I’m seeing a lot about the case of Trinity Lutheran v. Comer, the case about to go before the SCOTUS. The background of the case regards grants given to non-profit tax-exempt schools to improve the safety of their playgrounds. Trinity Lutheran School applied and, I read, their application ranked 5 out of the thirty-something received, with 14 grants available. They were rejected because Missouri, like 38 other states, has a Blaine amendment in its constitution that forbids the direct funding of religious institutions. These amendments are a relic of an attempt to add such an amendment to the US constitution. Part (though not all) of the motivation for these amendments was anti-Catholic and anti-Immigrant sentiment at a time when public schools across the country were basically Protestant parochial schools and often centers of “Americanization.”
The case is interesting for a number of reasons, and touches on several issues I’ve been reflecting on for some time.

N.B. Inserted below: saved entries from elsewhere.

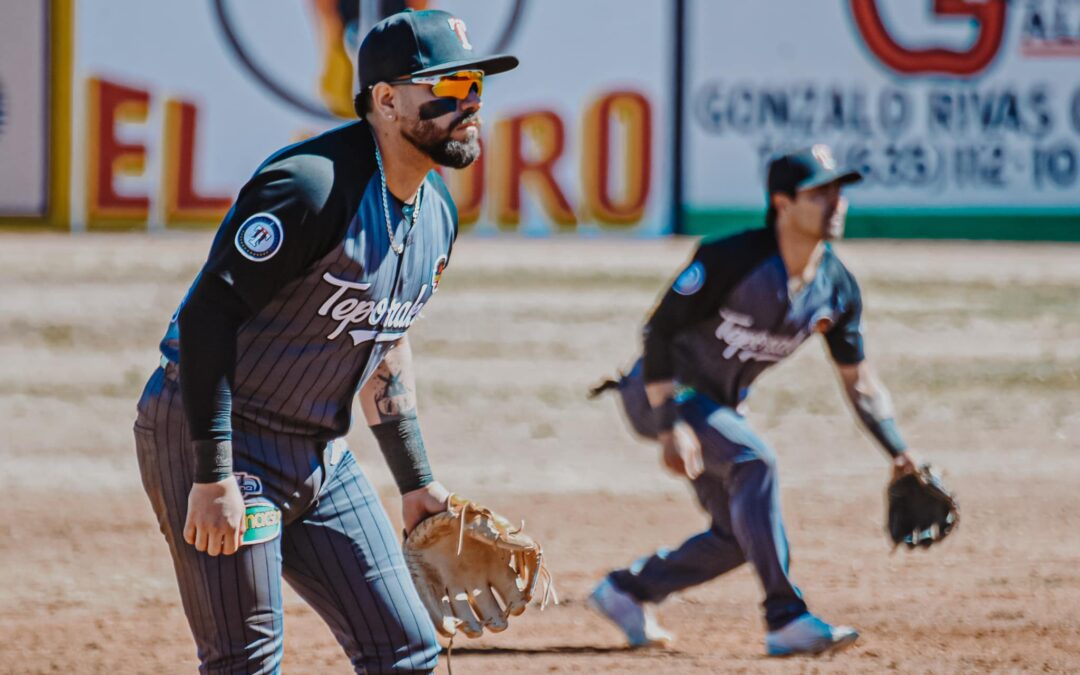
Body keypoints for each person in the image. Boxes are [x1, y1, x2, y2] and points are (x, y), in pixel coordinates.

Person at [133, 10, 517, 673]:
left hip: (316, 452)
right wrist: (212, 471)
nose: (470, 103)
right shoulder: (312, 186)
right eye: (448, 87)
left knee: (409, 651)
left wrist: (415, 480)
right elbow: (206, 319)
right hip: (223, 439)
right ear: (386, 99)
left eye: (476, 87)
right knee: (244, 660)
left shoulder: (436, 216)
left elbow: (384, 339)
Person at [588, 145, 922, 657]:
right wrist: (670, 420)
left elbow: (860, 383)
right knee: (755, 461)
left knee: (738, 534)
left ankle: (627, 591)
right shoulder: (731, 258)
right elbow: (658, 332)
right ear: (781, 202)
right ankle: (785, 617)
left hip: (719, 407)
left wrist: (899, 453)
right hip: (659, 391)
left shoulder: (836, 287)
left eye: (839, 191)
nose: (837, 203)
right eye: (820, 192)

First the main issues that people are writing about:
- Can a state constitution go beyond the United States Constitution in restricting something, in this case, can a state constitution more narrowly define what constitutes establishment. I don’t know if it will have direct bearing on the case, but this reminds me that the Tennessee constitution had a provision that forbade clergy from holding elected office, which was found unconstitutional in 1978 (the last state to have one).
- Related to the first, is it religious discrimination or does it burden free exercise to exclude some tax-exempt/non-profit organizations from such grants because of their religious identity.
I think these questions are worth asking. The list of Amicus Curiae over at the SCOTUS blog is very interesting. Most of the briefs seem to have been filed in favor of Trinity Lutheran, but it is interesting that some of the religious ones where not. Reading the briefs on both sides is informative.
I’ve always had some ambivalent feelings about religious organizations taking tax money. I was nervous about President George W. Bush’s office of Faith Based Initiatives because of the reality that accepting money always gives a person or organization a real or percieved degree of control. As one of my friends used to put it “you take the man’s money, you play by the man’s rules.” I’ve heard enough about the mixed bag having a church on the national register of historic places, for example, to say nothing of more contentious issues.
Which brings me to the underlying issue that I think is at play in our society: the proper role of Churches and other non-profits. Whenever issues like this come up on line (another hot button is the clergy housing allowance exclusion) there are always people who ask why churches shouldn’t be treated like businesses. The short answer is that churches are not businesses. Most churches are small. They were granted tax-exempt status not because they were religious, but for the same reason other non-profits were: they are intermediate institutions in society that are cooperative in nature and that, ostensibly at least, work for the common good. Because of this, our society determined that it would be wrong to burden voluntary associations made up of tax payers, whose missions and goals benefit society, with another layer of taxation.
The long and short of it is that, as a Christian, I would almost rather churches paid taxes, to rid ourselves of as much of any sense of beholden-ness to the state as we can. On the other hand, as a citizen, I actually do think these intermediate/mediating institutions are extremely important, especially in a society which is polarizing along too many lines to count (geography, generationally, racially, and certain economically).